Image via Wikimedia Commons/JJBers
Hardee’s closures were largely driven by franchise issues rather than broad corporate restructuring. A legal dispute with one of its largest franchisees led to missed payments and forced dozens of restaurants to shut down across several states.
Papa John’s
Papa John’s closed more than 170 restaurants worldwide during the first three quarters of 2025, including over 60 in the United States. Many closures happened in weaker international markets, but domestic locations were also affected. Even after these reductions, the chain still maintains nearly 6K locations worldwide.
Noodles & Company

Image via Wikimedia Commons/Dwight Burdette
Noodles & Company continued trimming its store count after closing dozens of locations across 2024 and 2025. Executives said additional underperforming restaurants would shut by year’s end, with more planned through 2026. The goal is to stabilize the brand rather than make a single large round of shutdowns.
Del Taco
Del Taco experienced sudden regional losses. In Colorado, a franchisee’s bankruptcy led to the closure of 18 locations almost simultaneously, leaving only one restaurant operating in the state.
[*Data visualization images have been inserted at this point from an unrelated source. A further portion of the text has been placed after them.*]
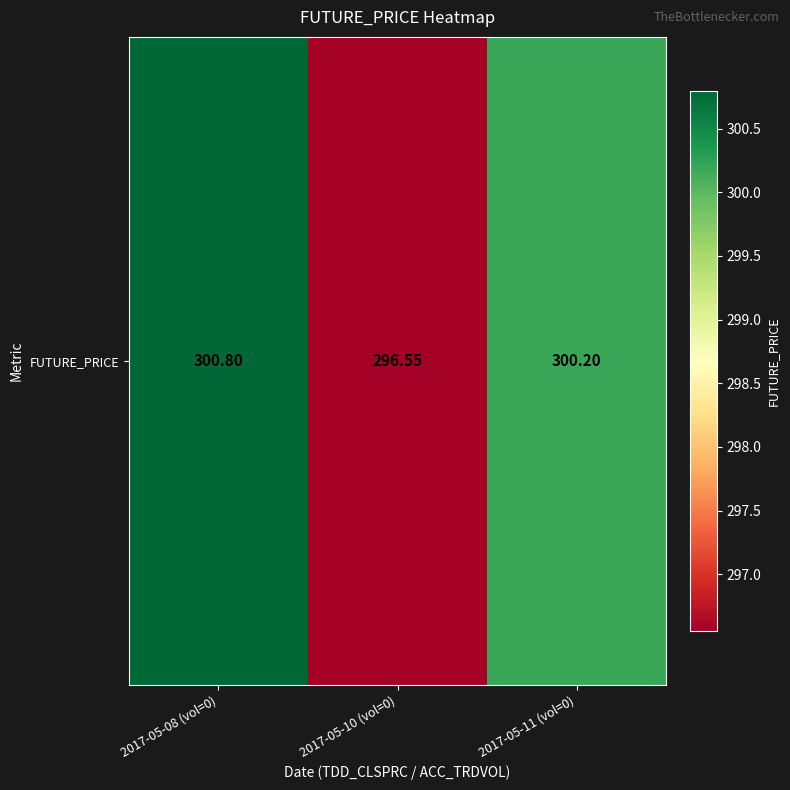

The value at 2017-05-11 (vol=0) is 521.3. True or false?

False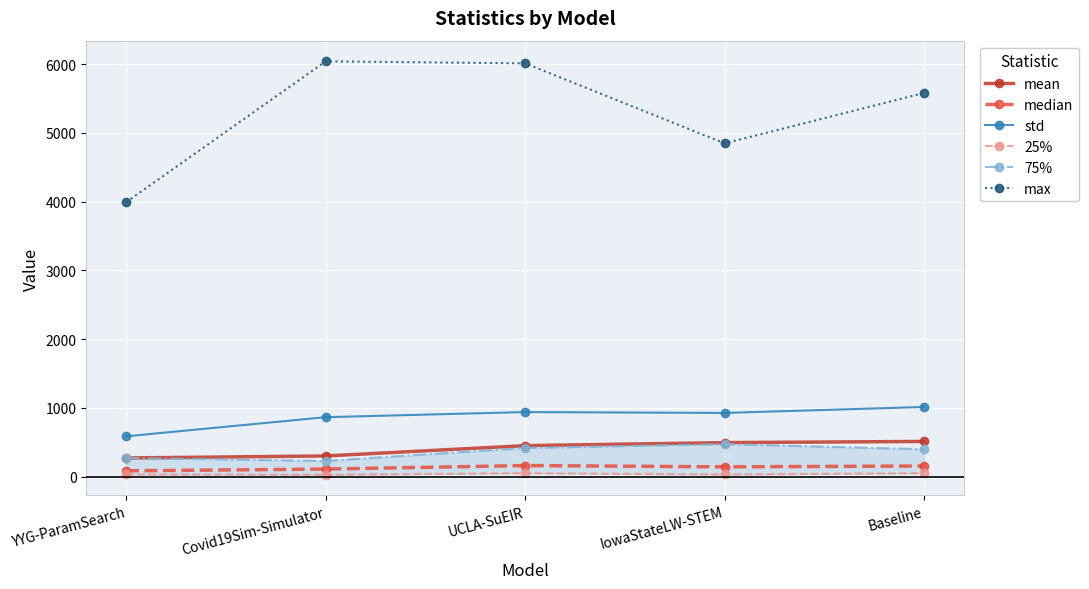

What position from the left is Covid19Sim-Simulator?

2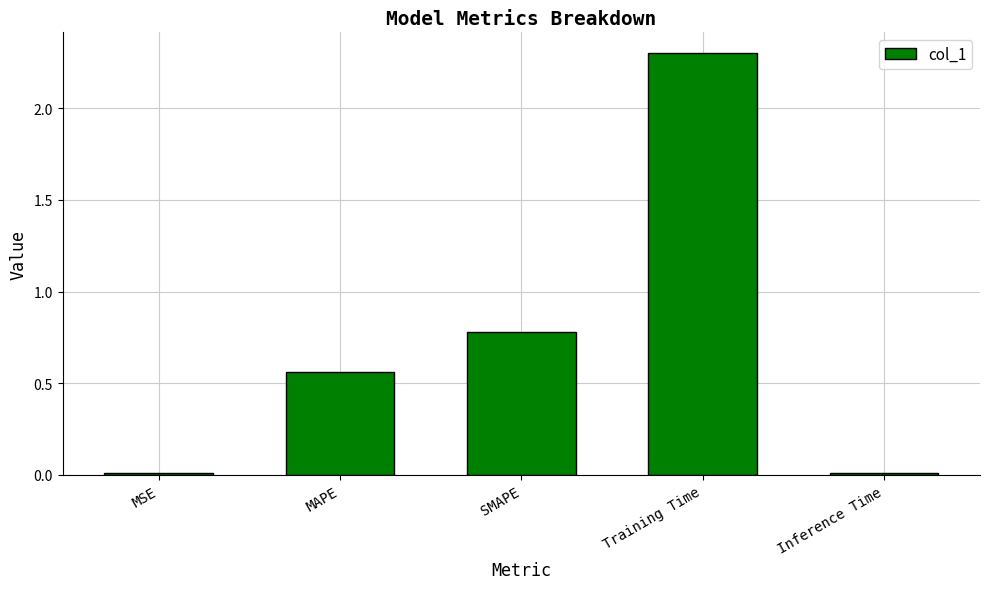

What position from the right is SMAPE?

3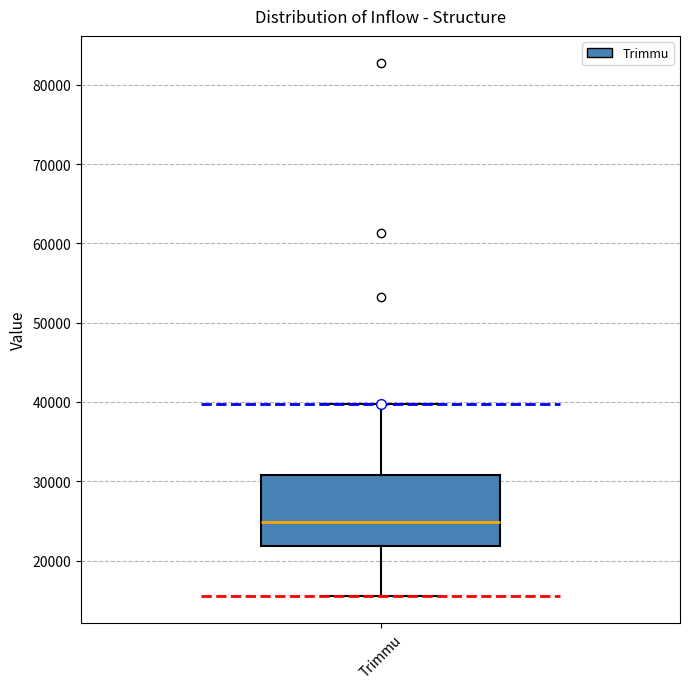

Transcribe this box plot: give where the median line is, the range the box spans, and where the two whiskers end, as read against the y-axis. The values are not printed on the chart, so give them approximately, as read against the axis.

median 25000, box 22000 to 31000, whiskers 16000 to 40000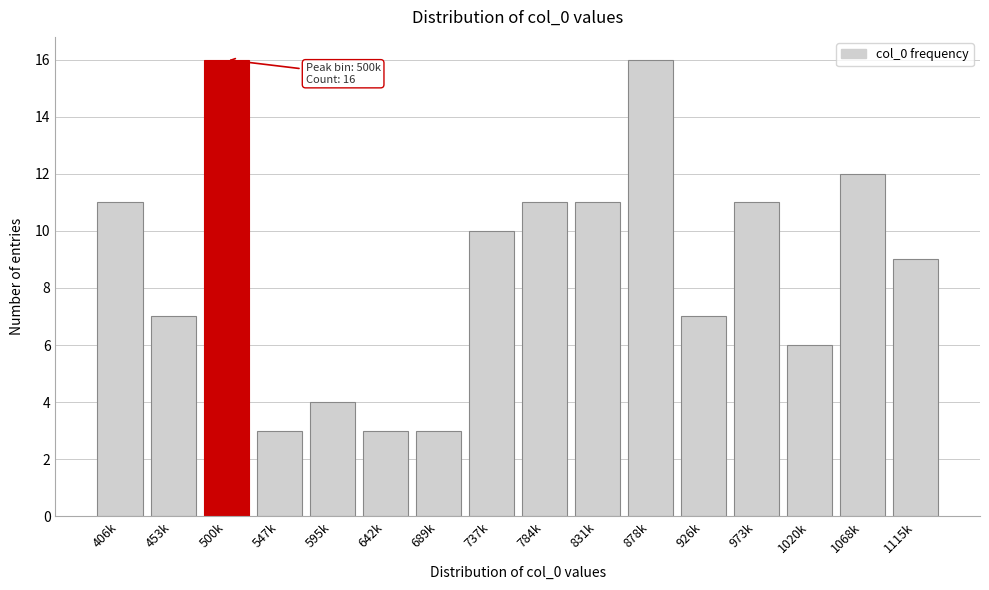

Reading left to right, list all the values displayed in this chart.

11	7	16	3	4	3	3	10	11	11	16	7	11	6	12	9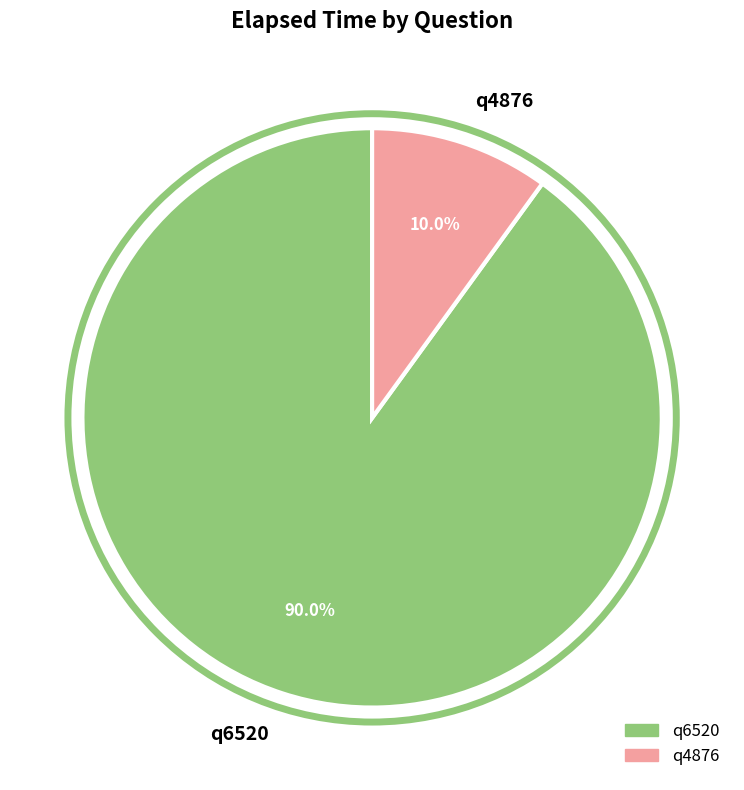

True or false: q6520 accounts for 90% of the total.

True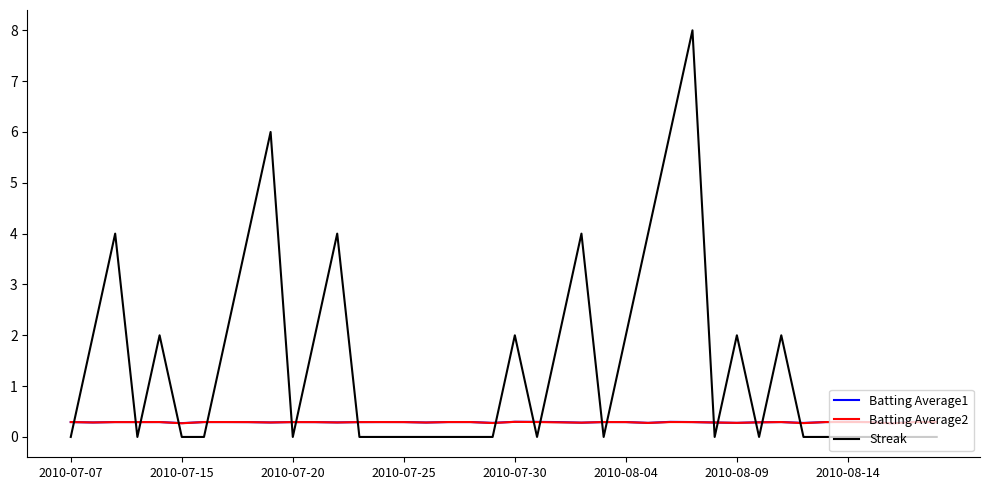

Which series has the largest total across all categories?

Streak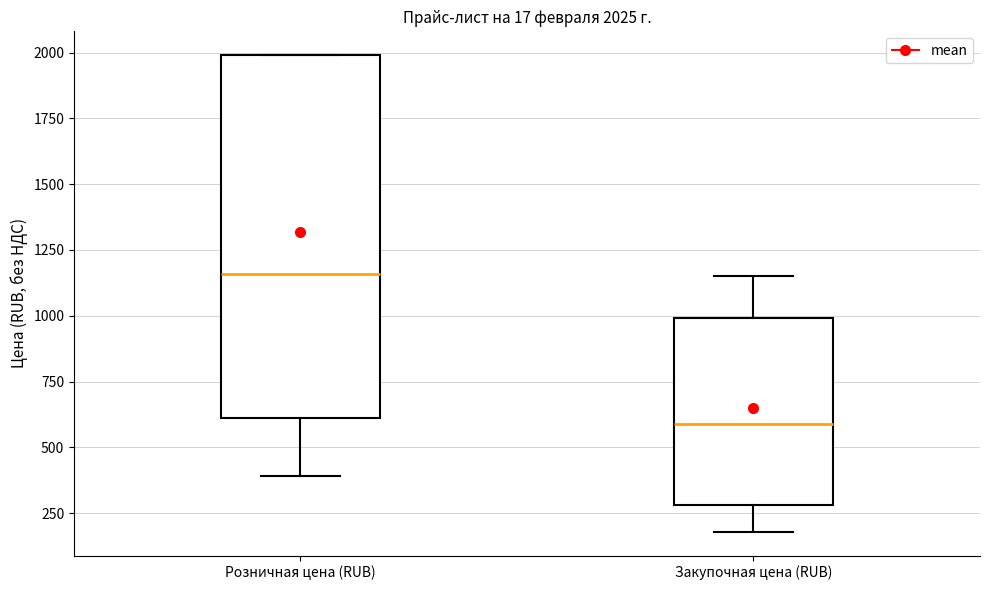

Comparing the boxes themselves (not the whiskers), which one is the tallest?

Розничная цена (RUB)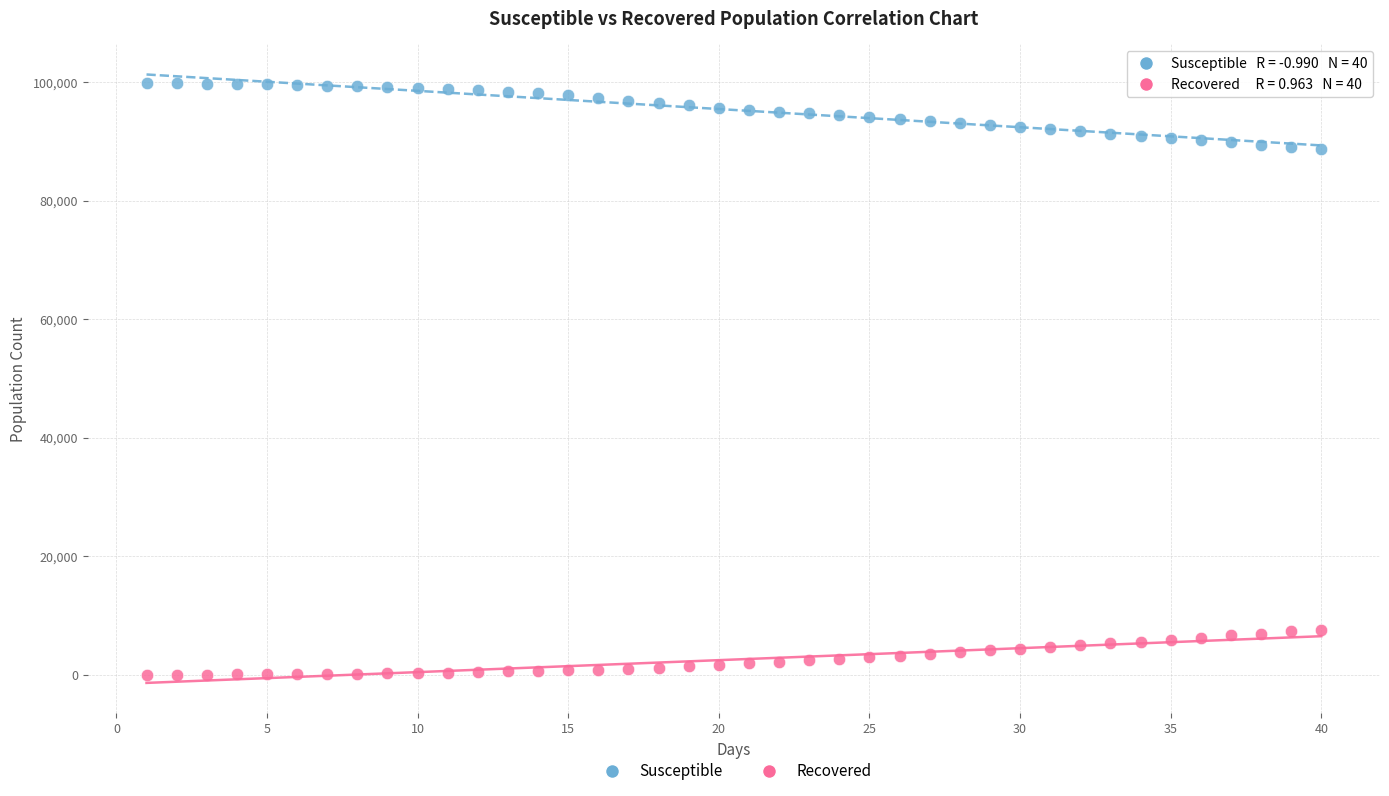

What are all the series names shown in the legend?

Susceptible, Recovered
The closures were tied to franchise financial issues rather than overall brand performance.
CosMc’s

Image via Wikimedia Commons/Nkon21
The CosMc’s concept, created as a beverage-focused test brand connected to McDonald’s, closed several early pilot locations after market reviews. The project was designed for rapid experimentation, so leadership expected some stores would not succeed. However, the company continues testing smaller versions of the concept.
Domino’s
Domino’s planned to close up to 205 restaurants during 2025, with most closures happening outside the United States. Japan accounted for at least 170 of those shutdowns. The decision reflected changing international demand and local market pressures rather than core brand weakness.